# Aim
Please copy, word for word, the stretch of entries from the very first line through the line containing "scientific name: Cornus drummondii", including that line.
******
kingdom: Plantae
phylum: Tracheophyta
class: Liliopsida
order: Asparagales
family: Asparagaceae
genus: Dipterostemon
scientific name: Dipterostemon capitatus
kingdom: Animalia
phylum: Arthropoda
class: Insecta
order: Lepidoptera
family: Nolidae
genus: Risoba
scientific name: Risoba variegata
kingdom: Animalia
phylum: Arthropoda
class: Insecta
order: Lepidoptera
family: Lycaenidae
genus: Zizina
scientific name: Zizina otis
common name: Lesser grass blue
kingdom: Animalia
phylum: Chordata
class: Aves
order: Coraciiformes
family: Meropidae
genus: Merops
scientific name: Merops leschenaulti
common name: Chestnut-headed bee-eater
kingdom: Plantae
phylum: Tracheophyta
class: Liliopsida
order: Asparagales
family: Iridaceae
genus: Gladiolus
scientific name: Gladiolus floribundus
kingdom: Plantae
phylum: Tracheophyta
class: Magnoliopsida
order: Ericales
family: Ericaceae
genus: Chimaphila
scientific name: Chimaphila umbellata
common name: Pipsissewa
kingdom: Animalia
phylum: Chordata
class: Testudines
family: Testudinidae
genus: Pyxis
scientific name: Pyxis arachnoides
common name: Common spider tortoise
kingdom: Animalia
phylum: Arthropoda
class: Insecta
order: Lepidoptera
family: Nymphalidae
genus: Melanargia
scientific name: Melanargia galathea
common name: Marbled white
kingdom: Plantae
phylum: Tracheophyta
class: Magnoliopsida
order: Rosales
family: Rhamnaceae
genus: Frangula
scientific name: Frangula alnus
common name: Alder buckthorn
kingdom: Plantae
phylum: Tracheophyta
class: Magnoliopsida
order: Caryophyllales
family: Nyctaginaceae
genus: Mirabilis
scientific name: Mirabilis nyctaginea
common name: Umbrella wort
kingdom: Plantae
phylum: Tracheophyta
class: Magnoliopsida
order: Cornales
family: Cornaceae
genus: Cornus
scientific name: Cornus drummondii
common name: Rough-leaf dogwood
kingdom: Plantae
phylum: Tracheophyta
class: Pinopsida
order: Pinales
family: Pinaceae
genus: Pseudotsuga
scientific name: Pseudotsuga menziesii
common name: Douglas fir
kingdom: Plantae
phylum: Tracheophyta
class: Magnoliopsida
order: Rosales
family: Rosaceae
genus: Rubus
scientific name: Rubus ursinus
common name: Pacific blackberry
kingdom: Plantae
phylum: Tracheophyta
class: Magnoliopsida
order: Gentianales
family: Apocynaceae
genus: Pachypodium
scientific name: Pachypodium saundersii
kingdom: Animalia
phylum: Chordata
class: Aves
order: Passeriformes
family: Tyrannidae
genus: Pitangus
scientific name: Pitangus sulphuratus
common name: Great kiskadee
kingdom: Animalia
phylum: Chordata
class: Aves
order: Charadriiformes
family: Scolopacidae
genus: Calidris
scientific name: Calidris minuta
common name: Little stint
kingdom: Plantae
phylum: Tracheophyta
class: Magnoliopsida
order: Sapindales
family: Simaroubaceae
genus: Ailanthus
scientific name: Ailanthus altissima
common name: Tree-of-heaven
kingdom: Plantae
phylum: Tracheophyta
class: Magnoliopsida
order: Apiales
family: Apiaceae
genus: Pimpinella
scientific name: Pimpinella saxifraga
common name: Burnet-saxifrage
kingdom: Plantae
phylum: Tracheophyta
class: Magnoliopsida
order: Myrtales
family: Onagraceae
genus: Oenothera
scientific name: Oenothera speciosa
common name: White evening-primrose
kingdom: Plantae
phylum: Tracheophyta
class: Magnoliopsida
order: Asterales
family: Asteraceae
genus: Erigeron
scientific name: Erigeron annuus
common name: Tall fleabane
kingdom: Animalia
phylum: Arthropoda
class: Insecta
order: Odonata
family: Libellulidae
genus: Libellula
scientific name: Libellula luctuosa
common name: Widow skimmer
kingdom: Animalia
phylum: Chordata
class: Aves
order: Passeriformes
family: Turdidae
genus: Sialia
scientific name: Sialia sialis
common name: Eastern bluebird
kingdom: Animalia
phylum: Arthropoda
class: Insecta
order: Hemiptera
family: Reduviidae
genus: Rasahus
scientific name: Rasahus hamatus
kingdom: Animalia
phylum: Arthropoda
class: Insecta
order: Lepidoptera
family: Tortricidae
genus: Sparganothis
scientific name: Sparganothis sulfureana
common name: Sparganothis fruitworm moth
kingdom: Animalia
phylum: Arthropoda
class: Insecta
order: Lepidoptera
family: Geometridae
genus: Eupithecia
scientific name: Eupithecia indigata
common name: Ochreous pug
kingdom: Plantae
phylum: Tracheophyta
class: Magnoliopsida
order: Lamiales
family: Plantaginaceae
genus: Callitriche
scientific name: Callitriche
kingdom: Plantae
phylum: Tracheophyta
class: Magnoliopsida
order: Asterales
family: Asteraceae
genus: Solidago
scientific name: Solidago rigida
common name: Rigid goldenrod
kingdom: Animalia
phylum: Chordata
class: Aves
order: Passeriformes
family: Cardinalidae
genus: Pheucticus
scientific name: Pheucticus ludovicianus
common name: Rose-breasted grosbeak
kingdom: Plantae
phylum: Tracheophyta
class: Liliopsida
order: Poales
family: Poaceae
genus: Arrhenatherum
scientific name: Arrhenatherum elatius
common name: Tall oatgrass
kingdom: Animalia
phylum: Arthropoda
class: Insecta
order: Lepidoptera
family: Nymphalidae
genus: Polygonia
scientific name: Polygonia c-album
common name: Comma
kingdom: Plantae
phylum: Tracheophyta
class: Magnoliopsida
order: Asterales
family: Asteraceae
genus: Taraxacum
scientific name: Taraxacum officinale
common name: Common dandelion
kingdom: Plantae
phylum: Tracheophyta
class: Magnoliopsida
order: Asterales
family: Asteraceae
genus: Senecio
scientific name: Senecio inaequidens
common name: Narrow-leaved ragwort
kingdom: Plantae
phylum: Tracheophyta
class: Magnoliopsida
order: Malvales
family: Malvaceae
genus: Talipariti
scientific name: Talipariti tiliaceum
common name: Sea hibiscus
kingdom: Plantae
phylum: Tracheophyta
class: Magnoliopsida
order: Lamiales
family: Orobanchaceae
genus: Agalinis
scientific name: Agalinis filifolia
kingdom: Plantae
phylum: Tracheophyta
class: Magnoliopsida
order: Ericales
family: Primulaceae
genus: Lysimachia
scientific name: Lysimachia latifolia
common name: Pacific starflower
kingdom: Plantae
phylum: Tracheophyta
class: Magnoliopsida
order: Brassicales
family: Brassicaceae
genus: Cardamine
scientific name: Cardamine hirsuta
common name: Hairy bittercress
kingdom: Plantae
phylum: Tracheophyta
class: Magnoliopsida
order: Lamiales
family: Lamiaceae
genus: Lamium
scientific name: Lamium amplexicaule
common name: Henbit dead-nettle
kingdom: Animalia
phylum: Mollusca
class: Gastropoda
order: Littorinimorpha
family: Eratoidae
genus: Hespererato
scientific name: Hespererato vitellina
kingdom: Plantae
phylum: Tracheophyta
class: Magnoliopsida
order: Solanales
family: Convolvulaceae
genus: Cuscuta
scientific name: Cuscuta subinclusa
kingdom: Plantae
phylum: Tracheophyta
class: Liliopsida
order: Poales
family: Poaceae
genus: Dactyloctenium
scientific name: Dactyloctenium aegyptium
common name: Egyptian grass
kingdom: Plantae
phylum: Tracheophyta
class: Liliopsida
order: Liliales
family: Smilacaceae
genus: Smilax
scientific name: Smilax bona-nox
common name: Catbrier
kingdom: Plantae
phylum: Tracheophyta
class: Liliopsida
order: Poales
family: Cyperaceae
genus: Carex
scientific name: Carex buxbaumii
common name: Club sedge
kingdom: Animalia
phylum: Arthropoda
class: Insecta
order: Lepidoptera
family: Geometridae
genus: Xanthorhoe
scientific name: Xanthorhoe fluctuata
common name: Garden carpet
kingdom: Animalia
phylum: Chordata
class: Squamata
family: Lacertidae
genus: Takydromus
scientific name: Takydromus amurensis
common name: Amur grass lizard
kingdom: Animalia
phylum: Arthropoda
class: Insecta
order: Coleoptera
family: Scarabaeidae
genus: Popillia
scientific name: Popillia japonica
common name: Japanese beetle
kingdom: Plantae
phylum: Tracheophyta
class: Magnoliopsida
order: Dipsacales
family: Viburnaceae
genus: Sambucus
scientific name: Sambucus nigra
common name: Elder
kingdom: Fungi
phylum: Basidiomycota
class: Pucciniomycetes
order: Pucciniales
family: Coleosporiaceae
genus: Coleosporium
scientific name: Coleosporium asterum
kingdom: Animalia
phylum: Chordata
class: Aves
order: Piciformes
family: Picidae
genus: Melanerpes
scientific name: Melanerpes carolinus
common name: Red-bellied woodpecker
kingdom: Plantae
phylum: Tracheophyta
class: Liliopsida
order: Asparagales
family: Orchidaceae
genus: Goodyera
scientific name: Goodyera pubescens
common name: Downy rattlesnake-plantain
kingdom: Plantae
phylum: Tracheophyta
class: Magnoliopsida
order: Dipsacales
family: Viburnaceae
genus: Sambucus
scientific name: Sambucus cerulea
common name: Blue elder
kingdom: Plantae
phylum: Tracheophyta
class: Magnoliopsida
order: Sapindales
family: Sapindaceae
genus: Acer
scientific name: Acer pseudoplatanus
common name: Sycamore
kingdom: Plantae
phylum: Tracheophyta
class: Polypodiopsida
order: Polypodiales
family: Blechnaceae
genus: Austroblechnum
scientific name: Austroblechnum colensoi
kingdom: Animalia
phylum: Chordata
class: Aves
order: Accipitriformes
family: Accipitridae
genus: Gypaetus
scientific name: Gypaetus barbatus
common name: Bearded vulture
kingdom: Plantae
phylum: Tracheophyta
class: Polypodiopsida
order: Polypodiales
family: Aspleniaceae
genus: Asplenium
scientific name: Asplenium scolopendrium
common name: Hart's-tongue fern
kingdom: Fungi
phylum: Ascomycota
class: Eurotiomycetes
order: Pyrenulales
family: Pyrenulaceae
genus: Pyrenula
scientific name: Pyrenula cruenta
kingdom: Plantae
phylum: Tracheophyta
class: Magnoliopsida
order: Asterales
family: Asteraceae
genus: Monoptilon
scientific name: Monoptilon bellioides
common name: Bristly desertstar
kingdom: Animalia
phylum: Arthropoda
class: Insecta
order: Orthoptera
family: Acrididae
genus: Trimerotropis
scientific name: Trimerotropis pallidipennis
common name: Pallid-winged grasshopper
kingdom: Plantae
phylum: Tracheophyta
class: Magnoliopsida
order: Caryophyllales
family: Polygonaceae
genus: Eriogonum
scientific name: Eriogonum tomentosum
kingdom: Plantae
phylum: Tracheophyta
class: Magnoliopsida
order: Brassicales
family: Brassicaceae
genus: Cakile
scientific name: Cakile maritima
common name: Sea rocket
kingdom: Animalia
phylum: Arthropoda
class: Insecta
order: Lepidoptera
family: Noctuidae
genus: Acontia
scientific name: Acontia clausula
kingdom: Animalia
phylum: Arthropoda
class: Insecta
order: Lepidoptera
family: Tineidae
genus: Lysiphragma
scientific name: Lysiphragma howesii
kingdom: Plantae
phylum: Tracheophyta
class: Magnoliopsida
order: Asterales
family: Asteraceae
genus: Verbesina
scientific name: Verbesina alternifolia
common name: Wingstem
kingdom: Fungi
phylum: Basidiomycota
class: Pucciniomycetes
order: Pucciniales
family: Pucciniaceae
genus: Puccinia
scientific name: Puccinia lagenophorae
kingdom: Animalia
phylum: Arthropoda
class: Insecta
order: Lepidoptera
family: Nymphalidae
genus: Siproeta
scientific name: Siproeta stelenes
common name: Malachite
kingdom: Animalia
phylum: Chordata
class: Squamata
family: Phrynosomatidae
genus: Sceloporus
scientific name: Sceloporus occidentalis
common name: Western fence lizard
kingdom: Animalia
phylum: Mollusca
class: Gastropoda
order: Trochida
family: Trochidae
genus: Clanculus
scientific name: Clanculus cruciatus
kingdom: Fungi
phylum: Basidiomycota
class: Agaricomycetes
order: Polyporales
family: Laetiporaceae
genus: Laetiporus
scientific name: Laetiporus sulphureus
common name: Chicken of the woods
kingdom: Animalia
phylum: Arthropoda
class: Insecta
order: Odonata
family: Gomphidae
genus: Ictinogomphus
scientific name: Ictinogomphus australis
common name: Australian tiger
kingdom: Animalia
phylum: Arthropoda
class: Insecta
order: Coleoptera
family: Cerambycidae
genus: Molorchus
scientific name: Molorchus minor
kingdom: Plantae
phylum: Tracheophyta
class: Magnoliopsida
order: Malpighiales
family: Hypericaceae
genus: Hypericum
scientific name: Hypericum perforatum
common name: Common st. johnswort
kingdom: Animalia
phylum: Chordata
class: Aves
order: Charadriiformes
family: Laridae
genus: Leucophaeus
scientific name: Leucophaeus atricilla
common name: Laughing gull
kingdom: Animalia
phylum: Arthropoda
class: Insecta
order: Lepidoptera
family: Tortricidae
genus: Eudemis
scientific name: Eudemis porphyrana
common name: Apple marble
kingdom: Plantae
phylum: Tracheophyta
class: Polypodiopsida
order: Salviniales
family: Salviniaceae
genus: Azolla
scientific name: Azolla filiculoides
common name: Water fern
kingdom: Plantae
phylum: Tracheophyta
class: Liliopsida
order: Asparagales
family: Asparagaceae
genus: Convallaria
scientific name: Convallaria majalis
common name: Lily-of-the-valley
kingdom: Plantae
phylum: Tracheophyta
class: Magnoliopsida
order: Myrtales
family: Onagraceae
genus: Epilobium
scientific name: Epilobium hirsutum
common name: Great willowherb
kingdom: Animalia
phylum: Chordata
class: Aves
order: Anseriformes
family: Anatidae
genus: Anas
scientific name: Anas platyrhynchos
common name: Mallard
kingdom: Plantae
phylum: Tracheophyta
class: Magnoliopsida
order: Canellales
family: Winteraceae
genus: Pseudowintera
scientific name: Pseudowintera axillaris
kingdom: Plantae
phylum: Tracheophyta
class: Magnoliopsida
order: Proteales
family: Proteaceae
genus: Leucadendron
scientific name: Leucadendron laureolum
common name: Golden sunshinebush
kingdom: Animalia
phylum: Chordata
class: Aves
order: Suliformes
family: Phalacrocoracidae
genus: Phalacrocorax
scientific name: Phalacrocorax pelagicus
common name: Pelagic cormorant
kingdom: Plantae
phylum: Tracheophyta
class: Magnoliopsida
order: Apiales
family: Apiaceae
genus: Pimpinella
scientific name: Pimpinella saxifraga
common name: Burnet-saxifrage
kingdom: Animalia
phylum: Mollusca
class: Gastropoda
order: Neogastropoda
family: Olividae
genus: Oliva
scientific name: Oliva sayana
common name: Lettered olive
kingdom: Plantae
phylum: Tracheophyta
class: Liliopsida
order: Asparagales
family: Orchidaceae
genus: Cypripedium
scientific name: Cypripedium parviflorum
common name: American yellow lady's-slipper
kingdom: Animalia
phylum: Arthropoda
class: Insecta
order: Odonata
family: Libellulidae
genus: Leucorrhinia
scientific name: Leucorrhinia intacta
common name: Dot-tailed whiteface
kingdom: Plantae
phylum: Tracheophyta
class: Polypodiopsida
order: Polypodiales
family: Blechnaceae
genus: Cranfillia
******
# Correct answer
kingdom: Plantae
phylum: Tracheophyta
class: Liliopsida
order: Asparagales
family: Asparagaceae
genus: Dipterostemon
scientific name: Dipterostemon capitatus
kingdom: Animalia
phylum: Arthropoda
class: Insecta
order: Lepidoptera
family: Nolidae
genus: Risoba
scientific name: Risoba variegata
kingdom: Animalia
phylum: Arthropoda
class: Insecta
order: Lepidoptera
family: Lycaenidae
genus: Zizina
scientific name: Zizina otis
common name: Lesser grass blue
kingdom: Animalia
phylum: Chordata
class: Aves
order: Coraciiformes
family: Meropidae
genus: Merops
scientific name: Merops leschenaulti
common name: Chestnut-headed bee-eater
kingdom: Plantae
phylum: Tracheophyta
class: Liliopsida
order: Asparagales
family: Iridaceae
genus: Gladiolus
scientific name: Gladiolus floribundus
kingdom: Plantae
phylum: Tracheophyta
class: Magnoliopsida
order: Ericales
family: Ericaceae
genus: Chimaphila
scientific name: Chimaphila umbellata
common name: Pipsissewa
kingdom: Animalia
phylum: Chordata
class: Testudines
family: Testudinidae
genus: Pyxis
scientific name: Pyxis arachnoides
common name: Common spider tortoise
kingdom: Animalia
phylum: Arthropoda
class: Insecta
order: Lepidoptera
family: Nymphalidae
genus: Melanargia
scientific name: Melanargia galathea
common name: Marbled white
kingdom: Plantae
phylum: Tracheophyta
class: Magnoliopsida
order: Rosales
family: Rhamnaceae
genus: Frangula
scientific name: Frangula alnus
common name: Alder buckthorn
kingdom: Plantae
phylum: Tracheophyta
class: Magnoliopsida
order: Caryophyllales
family: Nyctaginaceae
genus: Mirabilis
scientific name: Mirabilis nyctaginea
common name: Umbrella wort
kingdom: Plantae
phylum: Tracheophyta
class: Magnoliopsida
order: Cornales
family: Cornaceae
genus: Cornus
scientific name: Cornus drummondii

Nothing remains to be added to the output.